Like Smith, Dash held open houses and information sessions virtually during the past year, which she said likely accounts for the drop in applicants.
Cynthia Wallin, associate vice president for the division of arts and sciences at CVCC, said the number of applications for the early college program was down overall, but inconsistently across the five school divisions it serves.
While some school divisions saw a decline in applications, others remained consistent with past years or even increased their number of applications.
Amherst County Public Schools, she said, has ranged from about 60 to 75 applicants over past years. Bedford County Public Schools’ 2021 applications for the early college program remained consistent with past years, she said, but Lynchburg City Schools saw a sharp decline.
In 2019, Wallin said, about 75 Lynchburg City Schools students applied to the early college program in 2019. That number dropped to the 60s in 2020 and to the mid 40s for the 2021-22 school year. Wallin said that could have been related to the pandemic and the uncertainty students had about the 2020-21 school year and how it would look.

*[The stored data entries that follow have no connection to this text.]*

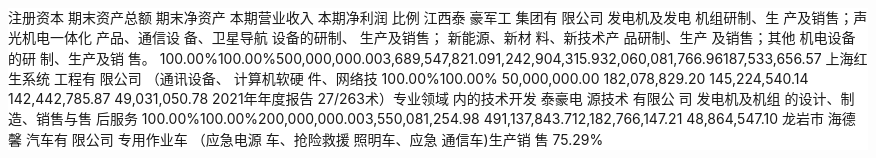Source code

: 注册资本
期末资产总额
期末净资产
本期营业收入
本期净利润
比例
江西泰
豪军工
集团有
限公司
发电机及发电
机组研制、生
产及销售；声
光机电一体化
产品、通信设
备、卫星导航
设备的研制、
生产及销售；
新能源、新材
料、新技术产
品研制、生产
及销售；其他
机电设备的研
制、生产及销
售。
100.00%100.00%500,000,000.003,689,547,821.091,242,904,315.932,060,081,766.96187,533,656.57
上海红
生系统
工程有
限公司
（通讯设备、
计算机软硬
件、网络技
100.00%100.00%
50,000,000.00
182,078,829.20
145,224,540.14
142,442,785.87
49,031,050.78
2021年年度报告
27/263术）专业领域
内的技术开发
泰豪电
源技术
有限公
司
发电机及机组
的设计、制
造、销售与售
后服务
100.00%100.00%200,000,000.003,550,081,254.98
491,137,843.712,182,766,147.21
48,864,547.10
龙岩市
海德馨
汽车有
限公司
专用作业车
（应急电源
车、抢险救援
照明车、应急
通信车)生产销
售
75.29%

Cash said she and representatives with CVCC’s CTE Academy and early college program are planning to hold joint in-person informational sessions with sophomores at the surrounding high schools in order to walk them through all of the options and answer any questions they may have.
Wallin said CVCC is planning to take a more active approach to marketing the early college program to students this year.
Smith said the school is looking at ways to increase interest in the CVGS program and applications for the 2022-23 school year, and he’s excited to get back to visiting with prospective students in person. He said he hopes to resume information sessions and school visits around November.
“Things are changing so quickly, but I’m hopeful,” he said.